Jesus in the Everyday

“Jesus and his disciples were also invited to the celebration.”
John 2:2 (Common English Bible)
            Here is a remarkable miracle, and a remarkable story of Jesus. Remarkable because it places Jesus right in the center of Jewish life, during the celebration of a wedding, when he performs his first miracle – the changing of water into wine. Jesus’ first miracle was not healing someone who is sick, casting-out an evil spirit from someone possessed, or raising the dead. Jesus’ first miracle was performed in the midst of an ordinary dilemma that seems, in many ways, embarrassingly inconsequential. During a wedding celebration, the host of the party runs out of wine for his guest. That is the dilemma. But, informs the writer of John’s Gospel, “Jesus and his disciples were invited to the celebration.” And because Jesus was present, he saves the party.
            Before Jesus began his ministry, Satan provided several opportunities for Jesus to exercise his divine powers for the extraordinary. When Jesus grew hungry, Satan asked Jesus to simply turn stone into bread and eat. Certainly, Jesus could do that! Jesus refused. Then Satan suggested that Jesus “show-off” by throwing himself off a mountain, to be caught by the arms of angels. Again, Jesus refused. Jesus isn’t interested in using his capacity for the miraculous for self-aggrandizement or for his own creature comforts. That would miss the point of why Jesus came to earth. Jesus life’s purpose is to live for others.

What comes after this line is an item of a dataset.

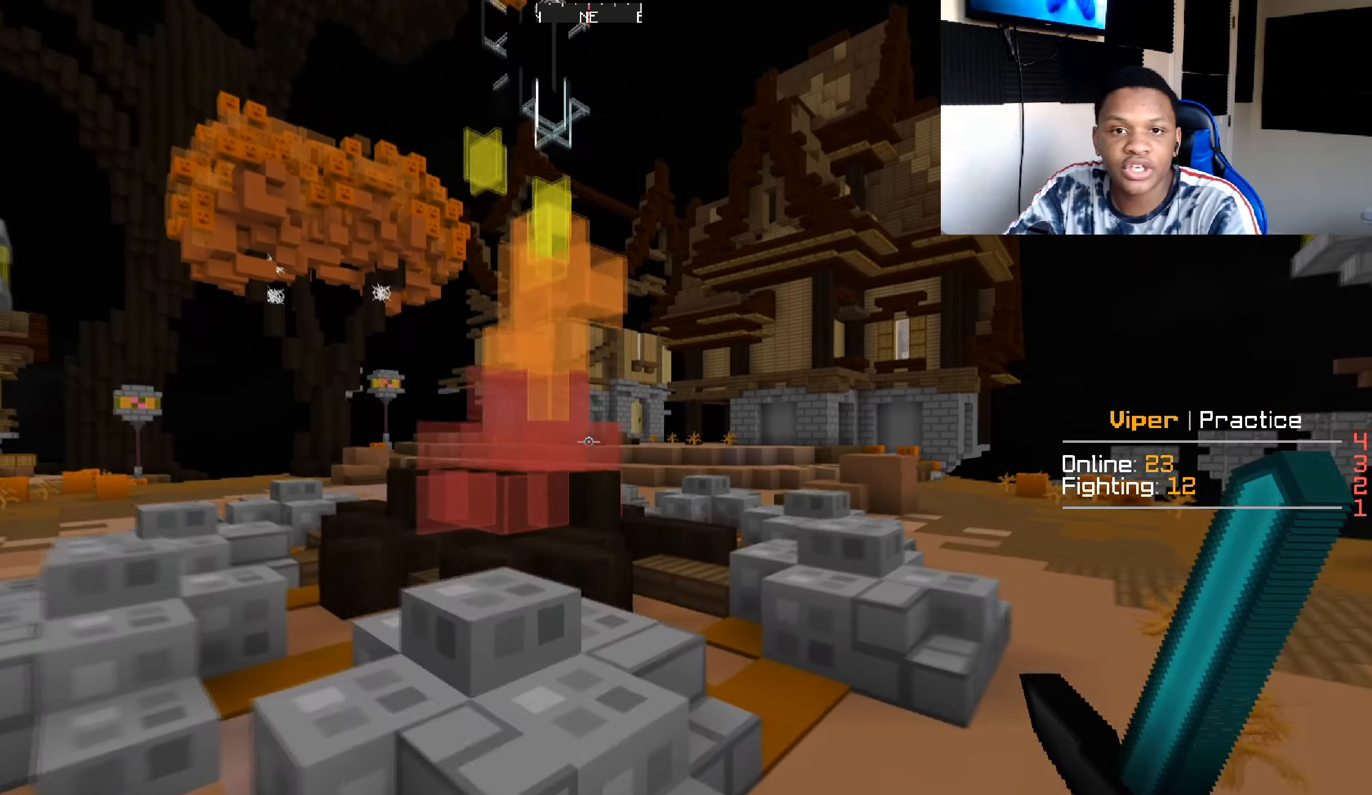
{"keys": ["d", "w"], "mouse": [], "events": [[99, "d", "down"]]}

            This miracle announces that there is no moment of life that we ought to get along without God. It goes without saying that the moments of desperation or grief we all experience need God’s help. But so do the moments of celebration and joy. This early glimpse of Jesus ministry, his presence at a wedding feast, shows Christ most completely at home in any circumstance and occasion of life. Before Jesus would face the darker side of life, this story vividly reveals a happy Christ who knew how to have a good time. This is a side of Christ that is often overlooked.
            Often the church seeks to spiritualize the work of Christ and conclude that he is only in the business of saving souls and renewing lives. The unfortunate consequence is the assumption that Jesus isn’t really interested in the commonplace events of life. Yet, this first miracle story announces something quite different. Jesus went to where life was, even ordinary moments, and brought blessings. Jesus is never out of place. This story catches Jesus being interested in everyday living, and taking seriously everyday conundrums. Jesus was invited to a wedding celebration and he accepted. And his presence transformed the occasion for everyone.